Lines before the one containing "Hampton Inn" are not wanted; restate the rest below word for word, through the last line, but drop any pictures.

**The data**
***

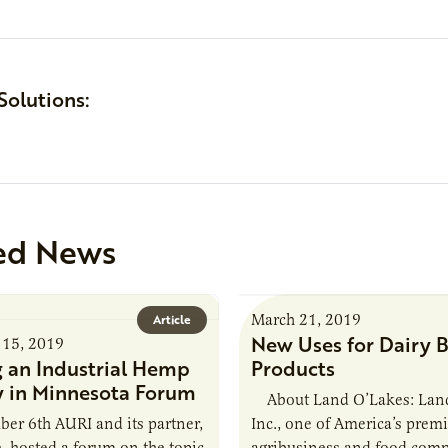
Solutions:
ed News
March 21, 2019
Article
New Uses for Dairy B
15, 2019
g an Industrial Hemp
Products
y in Minnesota Forum
About Land O’Lakes: Land
r 6th AURI and its partner,
Inc., one of America’s premi
, hosted a forum on the topic
agribusiness and food compa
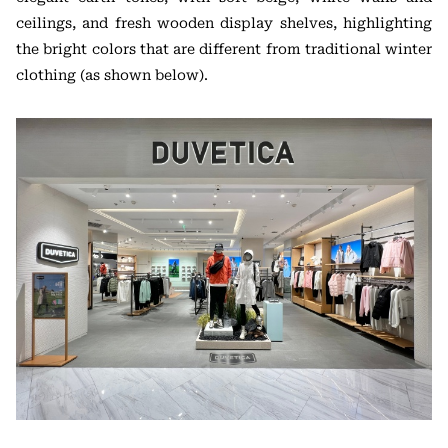
ceilings, and fresh wooden display shelves, highlighting
the bright colors that are different from traditional winter
clothing (as shown below).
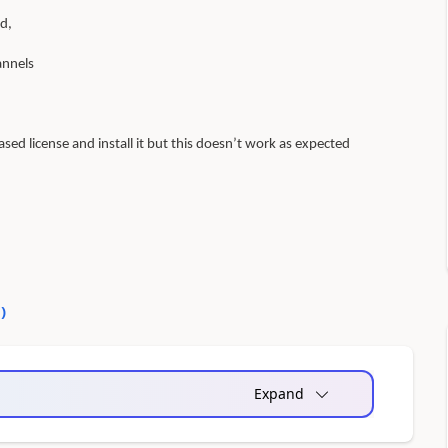
d,
annels
ased license and install it but this doesn’t work as expected
0
)
Expand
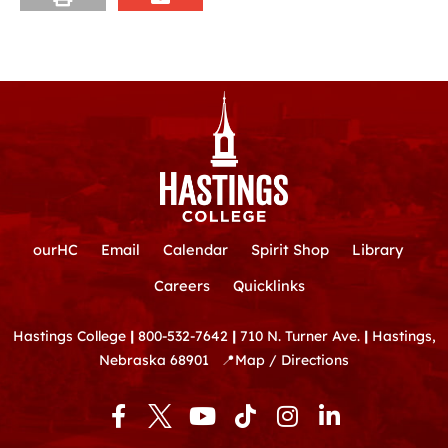
ourHC
Email
Calendar
Spirit Shop
Library
Careers
Quicklinks
Hastings College
|
800-532-7642
|
710 N. Turner Ave.
|
Hastings,
Nebraska 68901
📍
Map / Directions
F
Y
T
I
L
a
o
i
n
i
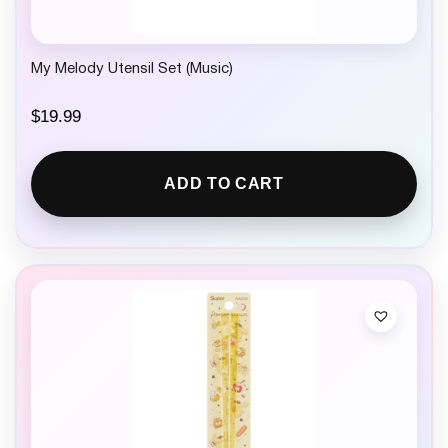
My Melody Utensil Set (Music)
$
19.99
ADD TO CART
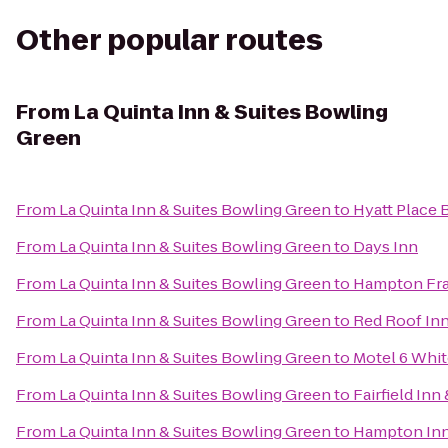
Other popular routes
From
La Quinta Inn & Suites Bowling
Green
From
La Quinta Inn & Suites Bowling Green
to
Hyatt Place 
From
La Quinta Inn & Suites Bowling Green
to
Days Inn
From
La Quinta Inn & Suites Bowling Green
to
Hampton Fra
From
La Quinta Inn & Suites Bowling Green
to
Red Roof In
From
La Quinta Inn & Suites Bowling Green
to
Motel 6 Whi
From
La Quinta Inn & Suites Bowling Green
to
Fairfield Inn
From
La Quinta Inn & Suites Bowling Green
to
Hampton Inn 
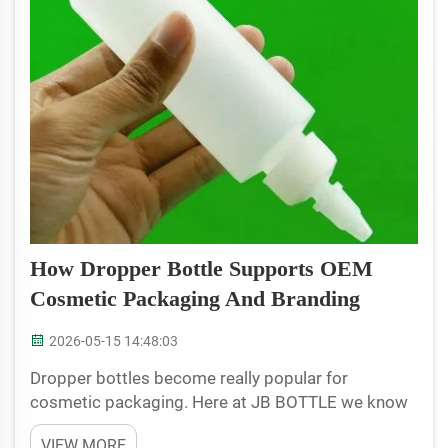
How Dropper Bottle Supports OEM
Cosmetic Packaging And Branding
2026-05-15 14:48:03
Dropper bottles become really popular for
cosmetic packaging. Here at JB BOTTLE we know
it's crucial for brands to make an impact and the
VIEW MORE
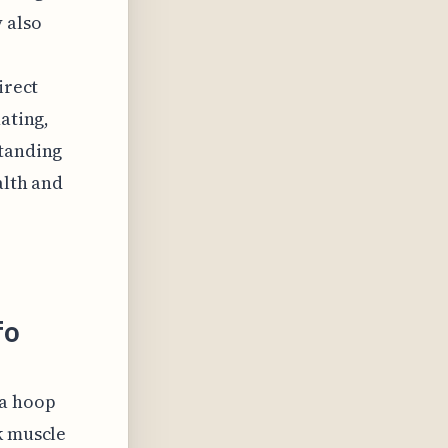
 also
irect
ating,
standing
alth and
fo
la hoop
k muscle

***

**Expected answer**
Hampton Inn 
How Dropper Bottle Supports OEM
Cosmetic Packaging And Branding
2026-05-15 14:48:03
Dropper bottles become really popular for
cosmetic packaging. Here at JB BOTTLE we know
it's crucial for brands to make an impact and the
VIEW MORE
 also
irect
ating,
standing
alth and
fo
la hoop
k muscle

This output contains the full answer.